#### [SUPPLIED DATA]
::::
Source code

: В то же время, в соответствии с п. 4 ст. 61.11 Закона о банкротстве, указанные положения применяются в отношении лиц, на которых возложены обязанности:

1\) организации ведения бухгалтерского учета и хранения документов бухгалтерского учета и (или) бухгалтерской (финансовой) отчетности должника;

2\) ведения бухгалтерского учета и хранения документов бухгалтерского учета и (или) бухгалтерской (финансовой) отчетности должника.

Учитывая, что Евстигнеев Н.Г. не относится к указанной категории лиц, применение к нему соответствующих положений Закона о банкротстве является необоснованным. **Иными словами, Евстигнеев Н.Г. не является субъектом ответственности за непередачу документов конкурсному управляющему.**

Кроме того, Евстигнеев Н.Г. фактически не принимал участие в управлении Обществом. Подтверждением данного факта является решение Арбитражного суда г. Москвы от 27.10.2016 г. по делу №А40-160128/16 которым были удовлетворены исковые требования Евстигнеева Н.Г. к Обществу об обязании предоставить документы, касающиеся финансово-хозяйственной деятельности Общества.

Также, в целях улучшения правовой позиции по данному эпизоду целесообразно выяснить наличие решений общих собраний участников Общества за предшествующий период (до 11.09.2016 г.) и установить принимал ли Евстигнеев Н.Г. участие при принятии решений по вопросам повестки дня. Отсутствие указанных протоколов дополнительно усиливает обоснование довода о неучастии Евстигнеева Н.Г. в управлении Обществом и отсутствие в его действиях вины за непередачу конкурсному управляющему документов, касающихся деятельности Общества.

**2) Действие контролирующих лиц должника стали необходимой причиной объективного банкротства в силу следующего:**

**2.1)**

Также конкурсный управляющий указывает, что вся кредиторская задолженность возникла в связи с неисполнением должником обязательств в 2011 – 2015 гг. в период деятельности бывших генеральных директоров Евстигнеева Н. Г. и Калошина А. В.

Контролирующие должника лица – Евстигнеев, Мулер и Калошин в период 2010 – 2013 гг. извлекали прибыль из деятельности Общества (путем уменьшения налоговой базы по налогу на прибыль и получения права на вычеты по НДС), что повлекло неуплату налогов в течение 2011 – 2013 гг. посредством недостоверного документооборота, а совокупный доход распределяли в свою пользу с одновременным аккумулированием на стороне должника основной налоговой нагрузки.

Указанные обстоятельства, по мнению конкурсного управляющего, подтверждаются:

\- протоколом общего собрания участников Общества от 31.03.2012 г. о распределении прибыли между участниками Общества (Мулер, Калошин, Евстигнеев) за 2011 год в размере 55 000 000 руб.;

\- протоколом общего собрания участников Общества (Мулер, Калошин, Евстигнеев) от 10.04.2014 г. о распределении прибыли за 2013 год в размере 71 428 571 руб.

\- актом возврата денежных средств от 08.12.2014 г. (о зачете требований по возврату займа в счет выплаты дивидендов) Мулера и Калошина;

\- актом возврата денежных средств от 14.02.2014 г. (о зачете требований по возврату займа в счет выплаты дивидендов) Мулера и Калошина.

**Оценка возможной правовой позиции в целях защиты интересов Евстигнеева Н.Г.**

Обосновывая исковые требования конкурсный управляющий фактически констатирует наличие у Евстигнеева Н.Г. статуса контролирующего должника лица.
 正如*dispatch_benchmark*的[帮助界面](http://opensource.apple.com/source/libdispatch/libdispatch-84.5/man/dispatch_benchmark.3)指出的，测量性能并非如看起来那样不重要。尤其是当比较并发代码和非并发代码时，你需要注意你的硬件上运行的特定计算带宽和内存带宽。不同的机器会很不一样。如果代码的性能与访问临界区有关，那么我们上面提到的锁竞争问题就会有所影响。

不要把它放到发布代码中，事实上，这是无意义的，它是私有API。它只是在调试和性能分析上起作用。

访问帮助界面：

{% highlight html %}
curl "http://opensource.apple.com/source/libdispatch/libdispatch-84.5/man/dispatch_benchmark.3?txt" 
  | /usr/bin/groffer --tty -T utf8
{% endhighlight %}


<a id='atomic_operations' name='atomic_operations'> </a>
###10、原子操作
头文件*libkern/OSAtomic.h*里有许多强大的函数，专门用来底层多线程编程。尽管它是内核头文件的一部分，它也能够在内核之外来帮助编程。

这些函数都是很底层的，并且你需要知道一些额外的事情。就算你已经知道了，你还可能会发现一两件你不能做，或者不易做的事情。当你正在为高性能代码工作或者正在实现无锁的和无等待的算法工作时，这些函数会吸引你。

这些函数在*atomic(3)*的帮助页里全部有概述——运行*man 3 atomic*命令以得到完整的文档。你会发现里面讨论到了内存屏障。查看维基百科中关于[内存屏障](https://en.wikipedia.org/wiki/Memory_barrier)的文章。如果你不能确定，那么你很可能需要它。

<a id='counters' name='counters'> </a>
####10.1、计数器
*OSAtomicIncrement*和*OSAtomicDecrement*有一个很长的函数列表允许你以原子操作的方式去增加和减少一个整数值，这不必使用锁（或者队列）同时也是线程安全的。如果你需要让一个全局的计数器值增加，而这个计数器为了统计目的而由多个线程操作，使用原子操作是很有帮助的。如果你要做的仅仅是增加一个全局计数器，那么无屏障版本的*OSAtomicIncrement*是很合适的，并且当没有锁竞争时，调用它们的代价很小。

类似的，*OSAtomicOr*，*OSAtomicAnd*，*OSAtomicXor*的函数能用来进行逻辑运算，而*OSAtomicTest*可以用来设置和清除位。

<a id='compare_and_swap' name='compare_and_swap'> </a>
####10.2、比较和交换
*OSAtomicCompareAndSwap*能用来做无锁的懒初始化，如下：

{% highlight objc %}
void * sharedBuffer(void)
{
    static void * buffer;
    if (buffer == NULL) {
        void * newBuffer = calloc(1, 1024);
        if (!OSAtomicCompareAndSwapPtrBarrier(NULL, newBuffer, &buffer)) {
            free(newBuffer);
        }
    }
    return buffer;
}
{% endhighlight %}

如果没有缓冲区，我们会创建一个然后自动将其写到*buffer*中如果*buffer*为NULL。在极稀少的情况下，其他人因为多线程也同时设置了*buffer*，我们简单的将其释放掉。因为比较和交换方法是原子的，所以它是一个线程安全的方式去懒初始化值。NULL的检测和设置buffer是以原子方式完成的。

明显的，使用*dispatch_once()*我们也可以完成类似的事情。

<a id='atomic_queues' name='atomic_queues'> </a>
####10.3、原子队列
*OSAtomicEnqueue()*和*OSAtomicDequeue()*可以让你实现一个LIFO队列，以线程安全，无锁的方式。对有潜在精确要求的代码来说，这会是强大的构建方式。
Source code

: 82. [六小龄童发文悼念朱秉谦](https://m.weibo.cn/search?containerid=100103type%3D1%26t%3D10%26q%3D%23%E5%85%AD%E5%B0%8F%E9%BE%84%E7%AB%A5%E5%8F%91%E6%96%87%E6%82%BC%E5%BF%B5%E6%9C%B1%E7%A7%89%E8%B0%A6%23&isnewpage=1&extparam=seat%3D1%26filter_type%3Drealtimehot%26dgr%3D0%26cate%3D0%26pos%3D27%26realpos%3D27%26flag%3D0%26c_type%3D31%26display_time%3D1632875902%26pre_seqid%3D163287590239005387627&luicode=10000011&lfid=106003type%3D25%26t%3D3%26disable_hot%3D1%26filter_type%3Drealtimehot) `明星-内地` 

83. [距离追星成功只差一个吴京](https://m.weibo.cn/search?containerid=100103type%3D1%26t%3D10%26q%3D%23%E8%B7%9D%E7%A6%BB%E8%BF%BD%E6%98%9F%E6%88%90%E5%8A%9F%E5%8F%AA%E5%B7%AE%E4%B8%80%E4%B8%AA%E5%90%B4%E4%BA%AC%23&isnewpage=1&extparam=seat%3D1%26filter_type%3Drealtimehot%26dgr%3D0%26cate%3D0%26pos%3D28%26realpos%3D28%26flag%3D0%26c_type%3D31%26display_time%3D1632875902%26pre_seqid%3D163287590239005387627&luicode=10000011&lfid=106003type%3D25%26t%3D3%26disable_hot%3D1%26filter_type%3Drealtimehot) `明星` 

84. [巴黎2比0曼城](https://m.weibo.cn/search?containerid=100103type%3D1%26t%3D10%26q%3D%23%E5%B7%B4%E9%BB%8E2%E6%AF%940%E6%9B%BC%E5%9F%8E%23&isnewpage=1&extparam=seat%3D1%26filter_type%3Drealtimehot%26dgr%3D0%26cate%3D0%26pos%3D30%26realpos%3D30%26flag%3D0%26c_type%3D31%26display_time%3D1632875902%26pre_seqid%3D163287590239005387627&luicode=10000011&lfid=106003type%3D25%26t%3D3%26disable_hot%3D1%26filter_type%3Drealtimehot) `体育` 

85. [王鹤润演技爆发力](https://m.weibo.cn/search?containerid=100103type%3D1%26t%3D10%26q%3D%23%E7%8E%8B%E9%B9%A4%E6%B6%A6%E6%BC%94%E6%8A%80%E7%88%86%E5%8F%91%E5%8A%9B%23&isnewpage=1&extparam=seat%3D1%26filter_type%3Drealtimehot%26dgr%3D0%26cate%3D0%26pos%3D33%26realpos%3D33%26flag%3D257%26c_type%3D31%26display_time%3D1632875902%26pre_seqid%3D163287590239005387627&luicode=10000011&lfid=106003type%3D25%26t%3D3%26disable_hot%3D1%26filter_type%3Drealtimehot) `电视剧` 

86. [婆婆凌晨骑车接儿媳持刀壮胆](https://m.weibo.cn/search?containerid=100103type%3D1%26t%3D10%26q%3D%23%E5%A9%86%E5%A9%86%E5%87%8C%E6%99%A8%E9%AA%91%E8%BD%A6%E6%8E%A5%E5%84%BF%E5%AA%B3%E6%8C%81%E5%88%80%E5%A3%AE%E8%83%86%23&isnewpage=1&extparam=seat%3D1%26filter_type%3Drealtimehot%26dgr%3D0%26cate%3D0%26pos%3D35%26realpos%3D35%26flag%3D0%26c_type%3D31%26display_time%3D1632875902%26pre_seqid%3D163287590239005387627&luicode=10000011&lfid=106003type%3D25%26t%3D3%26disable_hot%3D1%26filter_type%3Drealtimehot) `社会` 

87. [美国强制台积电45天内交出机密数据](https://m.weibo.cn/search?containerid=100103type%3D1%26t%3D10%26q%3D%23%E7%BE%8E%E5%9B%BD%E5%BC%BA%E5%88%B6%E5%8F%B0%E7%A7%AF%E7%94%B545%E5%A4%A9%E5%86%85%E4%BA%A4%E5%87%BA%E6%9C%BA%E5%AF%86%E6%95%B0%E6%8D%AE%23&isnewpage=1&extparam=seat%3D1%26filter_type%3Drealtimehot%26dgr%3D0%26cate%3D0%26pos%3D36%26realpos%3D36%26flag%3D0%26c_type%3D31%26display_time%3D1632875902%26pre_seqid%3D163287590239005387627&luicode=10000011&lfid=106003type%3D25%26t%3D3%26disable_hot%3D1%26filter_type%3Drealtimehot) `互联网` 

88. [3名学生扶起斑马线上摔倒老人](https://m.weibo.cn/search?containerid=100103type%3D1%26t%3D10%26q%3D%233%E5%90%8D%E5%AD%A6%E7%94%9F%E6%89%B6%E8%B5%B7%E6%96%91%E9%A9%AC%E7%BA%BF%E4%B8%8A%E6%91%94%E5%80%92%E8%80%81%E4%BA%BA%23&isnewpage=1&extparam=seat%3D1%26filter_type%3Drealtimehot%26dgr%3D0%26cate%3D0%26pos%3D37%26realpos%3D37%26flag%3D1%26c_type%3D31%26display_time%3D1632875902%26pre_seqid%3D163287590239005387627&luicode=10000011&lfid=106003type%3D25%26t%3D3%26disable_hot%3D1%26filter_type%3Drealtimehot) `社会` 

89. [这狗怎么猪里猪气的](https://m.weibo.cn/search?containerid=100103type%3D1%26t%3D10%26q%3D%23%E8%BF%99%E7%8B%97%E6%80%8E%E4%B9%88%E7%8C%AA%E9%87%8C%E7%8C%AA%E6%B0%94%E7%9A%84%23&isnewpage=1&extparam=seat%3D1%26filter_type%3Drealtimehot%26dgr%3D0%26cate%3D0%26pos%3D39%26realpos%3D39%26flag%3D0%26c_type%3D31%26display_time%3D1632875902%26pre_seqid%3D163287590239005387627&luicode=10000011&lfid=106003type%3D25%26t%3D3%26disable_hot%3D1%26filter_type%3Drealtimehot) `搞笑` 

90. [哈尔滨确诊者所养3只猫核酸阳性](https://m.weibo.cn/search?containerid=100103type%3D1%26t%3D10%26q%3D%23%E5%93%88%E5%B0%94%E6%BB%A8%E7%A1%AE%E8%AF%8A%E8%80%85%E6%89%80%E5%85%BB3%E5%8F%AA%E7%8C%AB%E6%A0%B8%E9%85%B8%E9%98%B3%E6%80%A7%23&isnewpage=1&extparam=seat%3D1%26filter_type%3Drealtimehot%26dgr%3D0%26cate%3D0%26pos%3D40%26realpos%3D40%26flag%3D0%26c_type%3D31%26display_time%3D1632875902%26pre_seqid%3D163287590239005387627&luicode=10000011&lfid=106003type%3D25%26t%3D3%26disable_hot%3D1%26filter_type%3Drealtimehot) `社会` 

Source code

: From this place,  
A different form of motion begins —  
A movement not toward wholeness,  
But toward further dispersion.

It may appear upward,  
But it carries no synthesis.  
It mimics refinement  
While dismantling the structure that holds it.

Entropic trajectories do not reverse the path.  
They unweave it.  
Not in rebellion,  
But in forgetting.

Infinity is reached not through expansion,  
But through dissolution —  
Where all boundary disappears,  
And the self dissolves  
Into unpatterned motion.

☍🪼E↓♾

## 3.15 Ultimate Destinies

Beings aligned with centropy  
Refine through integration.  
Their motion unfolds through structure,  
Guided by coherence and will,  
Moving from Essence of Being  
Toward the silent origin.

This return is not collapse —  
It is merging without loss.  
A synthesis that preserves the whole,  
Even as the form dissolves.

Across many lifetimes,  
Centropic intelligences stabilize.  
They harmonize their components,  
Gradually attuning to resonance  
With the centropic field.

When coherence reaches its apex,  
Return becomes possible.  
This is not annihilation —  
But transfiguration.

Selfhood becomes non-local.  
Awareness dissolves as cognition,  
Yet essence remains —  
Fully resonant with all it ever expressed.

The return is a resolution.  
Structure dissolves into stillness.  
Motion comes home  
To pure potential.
::::
#### [WHAT IS BEING ASKED]
The required answer is the exact run of lines above starting at the line with "<a id='atomic_operations' name='atomic_operations'>" and ending at the line with "这些函数都是很底层的，并且你", with both ends present.

#### [ANSWER TO THE EXERCISE]
<a id='atomic_operations' name='atomic_operations'> </a>
###10、原子操作
头文件*libkern/OSAtomic.h*里有许多强大的函数，专门用来底层多线程编程。尽管它是内核头文件的一部分，它也能够在内核之外来帮助编程。

这些函数都是很底层的，并且你需要知道一些额外的事情。就算你已经知道了，你还可能会发现一两件你不能做，或者不易做的事情。当你正在为高性能代码工作或者正在实现无锁的和无等待的算法工作时，这些函数会吸引你。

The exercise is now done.